Lights and Sirens by Kevin Grange
Author:Kevin Grange
Language: eng
Format: epub
Publisher: Penguin Publishing Group
Published: 2015-04-21T04:00:00+00:00
May
Delivering Babies and a Do-Not-Resuscitate Order
I spent the remainder of the week immersing myself in the L.A. Country paramedic protocols. I lugged the binder with me everywhere, cracking it open any chance I had—with my morning coffee, on the treadmill at the gym, and even at red lights until the cars behind me honked to hurry up. As I finished reading the last policy, what struck me most was how few words there were on each page. The words were typed in Arial font with a 12-point size.
The rest of the page was—literally—a gray area.
As I closed the protocol book one night, it dawned on me that I’d need to make a big transition from being successful in the classroom to becoming a street-smart paramedic. Who had the secret code to decipher this wide swath of invisible EMS ink? My two paramedic preceptors, whom I’d meet in less than four weeks. I clicked off the light and fell asleep immediately. And then, eight hours later, I helped deliver a baby for the first time.
—
“You’re having another contraction,” Julie, an RN at UCLA Medical Center in Santa Monica, told the woman lying in bed 1 of the delivery ward. “Take a deep breath.
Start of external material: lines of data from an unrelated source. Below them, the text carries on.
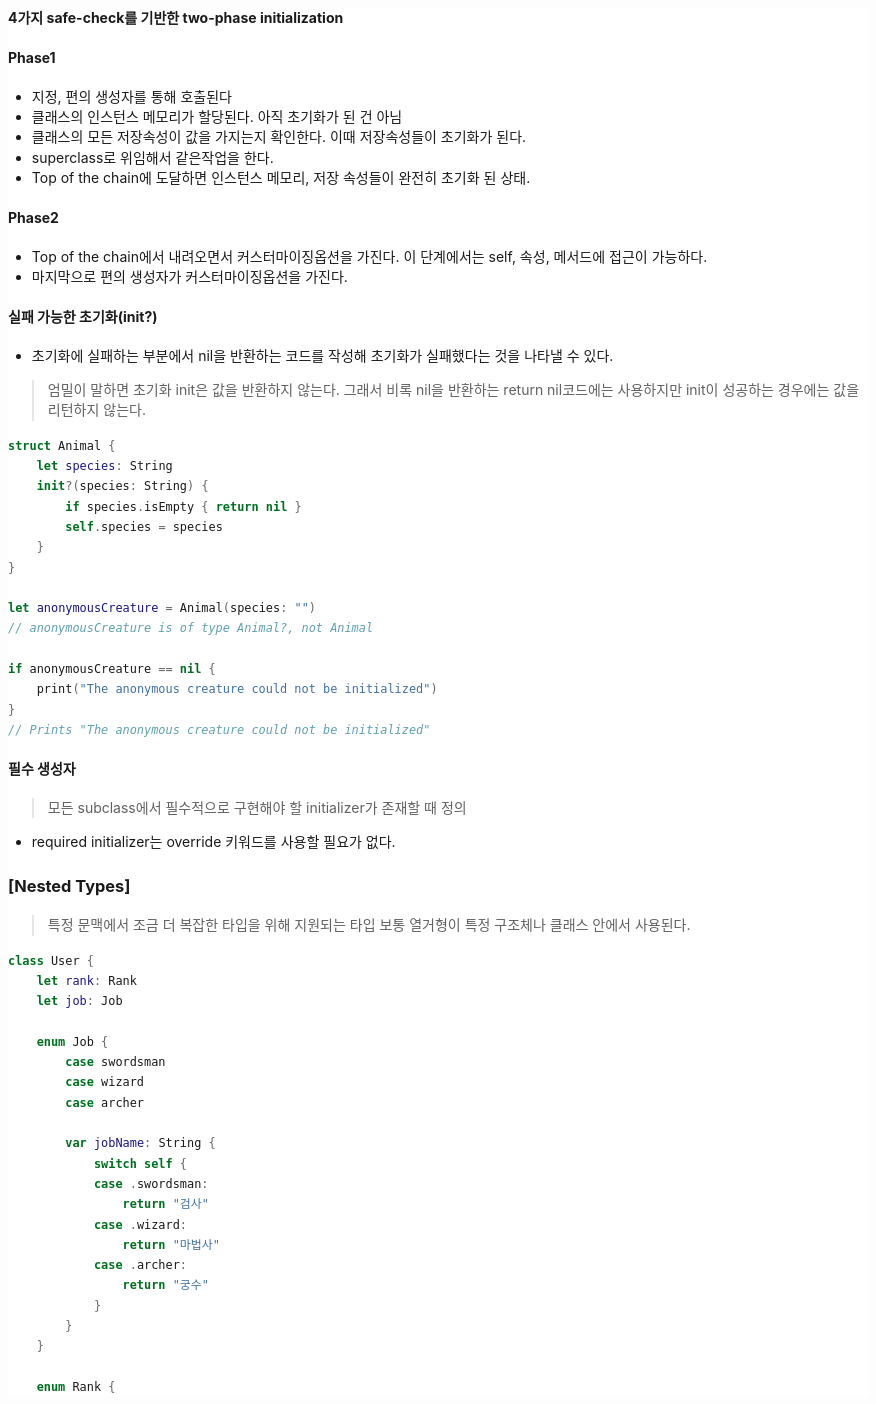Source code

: 
#### 4가지 safe-check를 기반한 two-phase initialization
#### Phase1
- 지정, 편의 생성자를 통해 호출된다
- 클래스의 인스턴스 메모리가 할당된다. 아직 초기화가 된 건 아님
- 클래스의 모든 저장속성이 값을 가지는지 확인한다. 이때 저장속성들이 초기화가 된다.
- superclass로 위임해서 같은작업을 한다.
- Top of the chain에 도달하면 인스턴스 메모리, 저장 속성들이 완전히 초기화 된 상태.

#### Phase2
- Top of the chain에서 내려오면서 커스터마이징옵션을 가진다. 이 단계에서는 self, 속성, 메서드에 접근이 가능하다.
- 마지막으로 편의 생성자가 커스터마이징옵션을 가진다.

#### 실패 가능한 초기화(init?)
- 초기화에 실패하는 부분에서 nil을 반환하는 코드를 작성해 초기화가 실패했다는 것을 나타낼 수 있다.
> 엄밀이 말하면 초기화 init은 값을 반환하지 않는다. 그래서 비록 nil을 반환하는 return nil코드에는 사용하지만 init이 성공하는 경우에는 값을 리턴하지 않는다.
```swift
struct Animal {
    let species: String
    init?(species: String) {
        if species.isEmpty { return nil }
        self.species = species
    }
}

let anonymousCreature = Animal(species: "")
// anonymousCreature is of type Animal?, not Animal

if anonymousCreature == nil {
    print("The anonymous creature could not be initialized")
}
// Prints "The anonymous creature could not be initialized"
```

#### 필수 생성자
> 모든 subclass에서 필수적으로 구현해야 할 initializer가 존재할 때 정의
- required initializer는 override 키워드를 사용할 필요가 없다.

### [Nested Types]
> 특정 문맥에서 조금 더 복잡한 타입을 위해 지원되는 타입
> 보통 열거형이 특정 구조체나 클래스 안에서 사용된다.
```swift
class User {
    let rank: Rank
    let job: Job
    
    enum Job {
        case swordsman
        case wizard
        case archer
        
        var jobName: String {
            switch self {
            case .swordsman:
                return "검사"
            case .wizard:
                return "마법사"
            case .archer:
                return "궁수"
            }
        }
    }
    
    enum Rank {
```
Hold it in. Round your back and push into your bottom.”
The woman in the bed, sweating and pained with contractions, pushed with all her might.
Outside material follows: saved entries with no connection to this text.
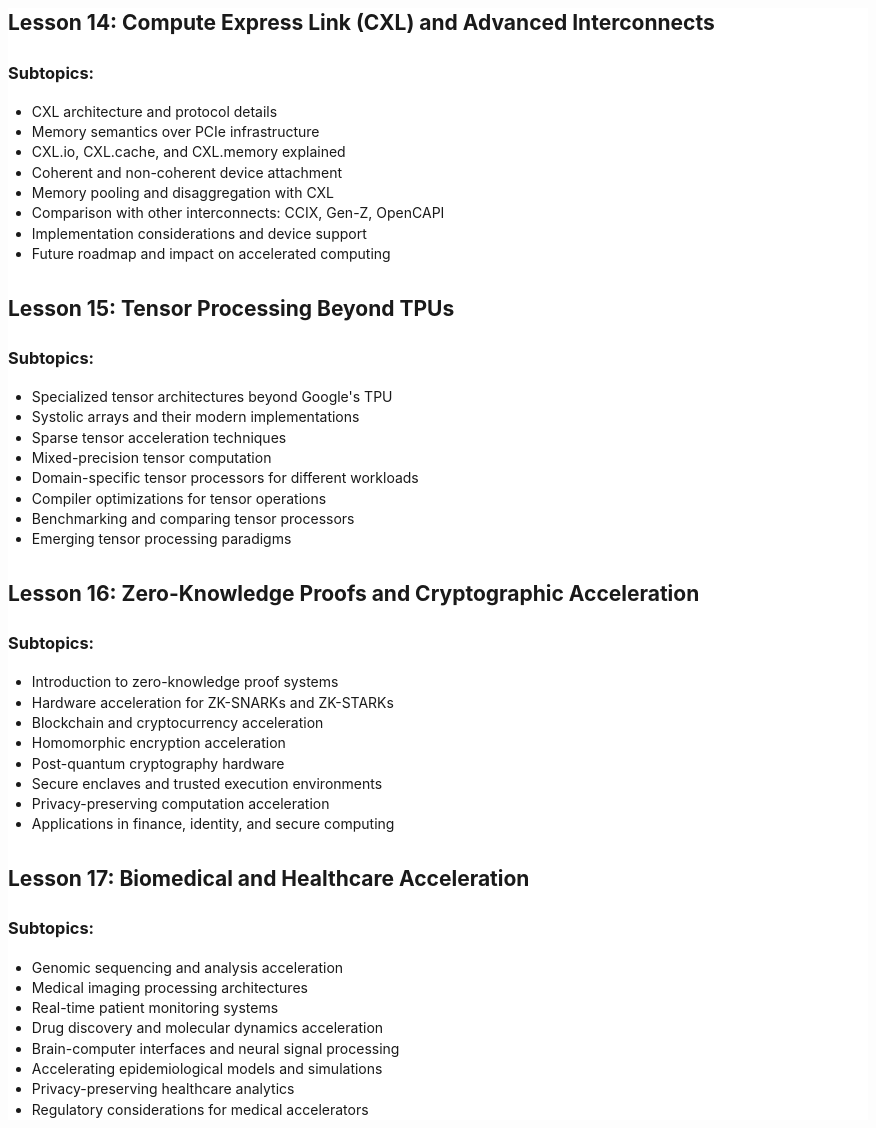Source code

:## Lesson 14: Compute Express Link (CXL) and Advanced Interconnects
### Subtopics:
- CXL architecture and protocol details
- Memory semantics over PCIe infrastructure
- CXL.io, CXL.cache, and CXL.memory explained
- Coherent and non-coherent device attachment
- Memory pooling and disaggregation with CXL
- Comparison with other interconnects: CCIX, Gen-Z, OpenCAPI
- Implementation considerations and device support
- Future roadmap and impact on accelerated computing

## Lesson 15: Tensor Processing Beyond TPUs
### Subtopics:
- Specialized tensor architectures beyond Google's TPU
- Systolic arrays and their modern implementations
- Sparse tensor acceleration techniques
- Mixed-precision tensor computation
- Domain-specific tensor processors for different workloads
- Compiler optimizations for tensor operations
- Benchmarking and comparing tensor processors
- Emerging tensor processing paradigms

## Lesson 16: Zero-Knowledge Proofs and Cryptographic Acceleration
### Subtopics:
- Introduction to zero-knowledge proof systems
- Hardware acceleration for ZK-SNARKs and ZK-STARKs
- Blockchain and cryptocurrency acceleration
- Homomorphic encryption acceleration
- Post-quantum cryptography hardware
- Secure enclaves and trusted execution environments
- Privacy-preserving computation acceleration
- Applications in finance, identity, and secure computing

## Lesson 17: Biomedical and Healthcare Acceleration
### Subtopics:
- Genomic sequencing and analysis acceleration
- Medical imaging processing architectures
- Real-time patient monitoring systems
- Drug discovery and molecular dynamics acceleration
- Brain-computer interfaces and neural signal processing
- Accelerating epidemiological models and simulations
- Privacy-preserving healthcare analytics
- Regulatory considerations for medical accelerators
“Great, Edie,” coached Julie. “Push! Push! Keep pushing. Almost there . . .”
The labor and delivery ward at the UCLA Medical Center in Santa Monica, known as “the Birthplace,” delivered over 1,400 babies a year. For paramedic students who might one day deliver a baby in the field—often in the backseat of a car or at a bus-stop bench, though, not in bright, hotel-like rooms with sofa chair-sleepers—UCLA arranged for each of us to spend a day in an L&D ward, observing the birthing process and practicing hands-on assessment of a newborn.
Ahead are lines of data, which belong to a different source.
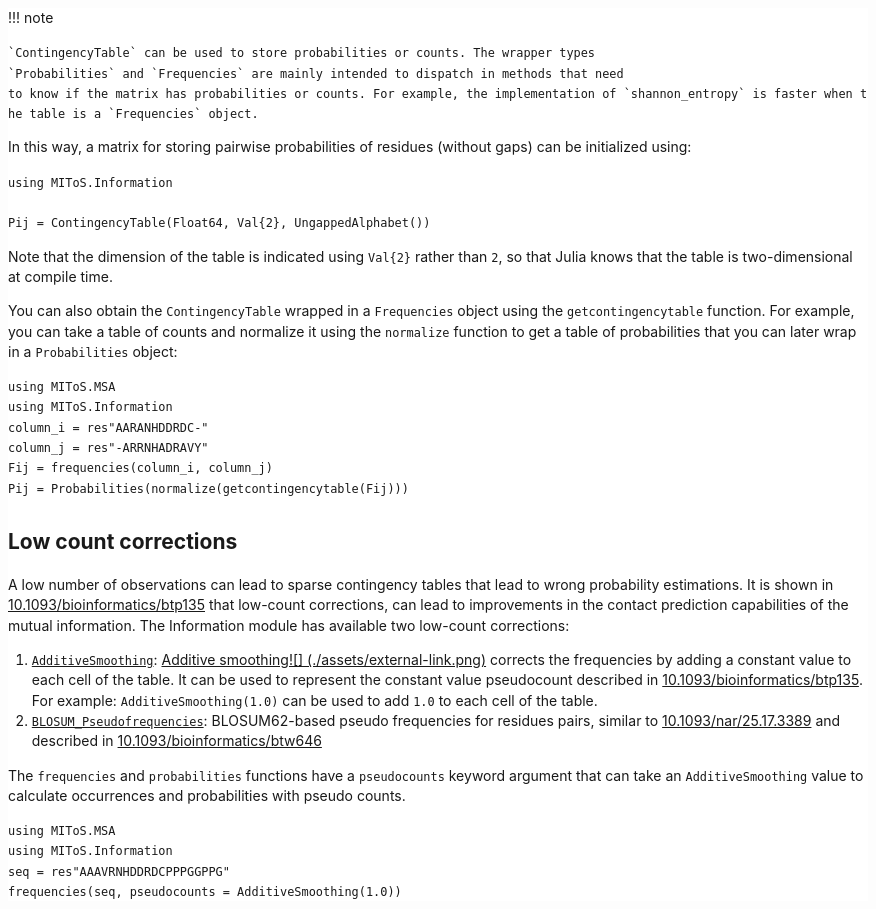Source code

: !!! note

    `ContingencyTable` can be used to store probabilities or counts. The wrapper types
    `Probabilities` and `Frequencies` are mainly intended to dispatch in methods that need
    to know if the matrix has probabilities or counts. For example, the implementation of `shannon_entropy` is faster when the table is a `Frequencies` object.

In this way, a matrix for storing pairwise probabilities of residues (without gaps) can be
initialized using:

```@example inf_zeros
using MIToS.Information

Pij = ContingencyTable(Float64, Val{2}, UngappedAlphabet())
```

Note that the dimension of the table is indicated using `Val{2}` rather than `2`, so that Julia knows that the table is two-dimensional at compile time.

You can also obtain the `ContingencyTable` wrapped in a `Frequencies` object using 
the `getcontingencytable` function. For example, you can take a table of counts and 
normalize it using the `normalize` function to get a table of probabilities that you can 
later wrap in a `Probabilities` object:

```@example inf_convert
using MIToS.MSA
using MIToS.Information
column_i = res"AARANHDDRDC-"
column_j = res"-ARRNHADRAVY"
Fij = frequencies(column_i, column_j)
Pij = Probabilities(normalize(getcontingencytable(Fij)))
```

## Low count corrections

A low number of observations can lead to sparse contingency tables that lead to wrong
probability estimations. It is shown in [10.1093/bioinformatics/btp135](@citet)
that low-count corrections, can lead to improvements in the contact prediction capabilities
of the mutual information. The Information module has available two low-count corrections:

  1. [`AdditiveSmoothing`](@ref): [Additive smoothing![]
     (./assets/external-link.png)](https://en.wikipedia.org/wiki/Additive_smoothing) 
     corrects the frequencies by adding a constant value to each cell of the table.
     It can be used to represent the constant value pseudocount described in [10.1093/bioinformatics/btp135](@citet). For example: `AdditiveSmoothing(1.0)` can be used to 
     add `1.0` to each cell of the table.
  2. [`BLOSUM_Pseudofrequencies`](@ref): BLOSUM62-based pseudo frequencies for residues pairs, 
     similar to [10.1093/nar/25.17.3389](@citet) and described in 
     [10.1093/bioinformatics/btw646](@cite)

The `frequencies` and `probabilities` functions have a `pseudocounts` keyword argument that
can take an `AdditiveSmoothing` value to calculate occurrences and probabilities with 
pseudo counts.

```@example inf_pseudocounts
using MIToS.MSA
using MIToS.Information
seq = res"AAAVRNHDDRDCPPPGGPPG"
frequencies(seq, pseudocounts = AdditiveSmoothing(1.0))
```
I’d arrived earlier that morning, at seven, and teamed up with Julie, an Irish gal with fair skin and freckles who balanced the sternness needed during contractions with a sweet bedside manner. “Drop your bag and grab a gown,” she’d said to me, “the woman in bed three is about to deliver.” That baby had been born covered in meconium—the thick, green stool an infant expels when in distress—so I assisted by using a blue bulb syringe to suction the little girl’s mouth and nose, clearing her airway. The second birth was a baby boy born a few weeks premature, who had to be ventilated with a bag-valve mask and rushed to the neonatal intensive care unit (NICU). I helped ventilate him for a few moments in the delivery room and assisted the nurses by pushing the incubator as we hurried to the NICU. Fortunately, both babies—the meconium birth and the preemie—made swift recoveries and the doctors foresaw no long-term complications.
When I returned to the L&D ward, Julie informed me another woman was about to deliver. “Three births in one day,” she exclaimed.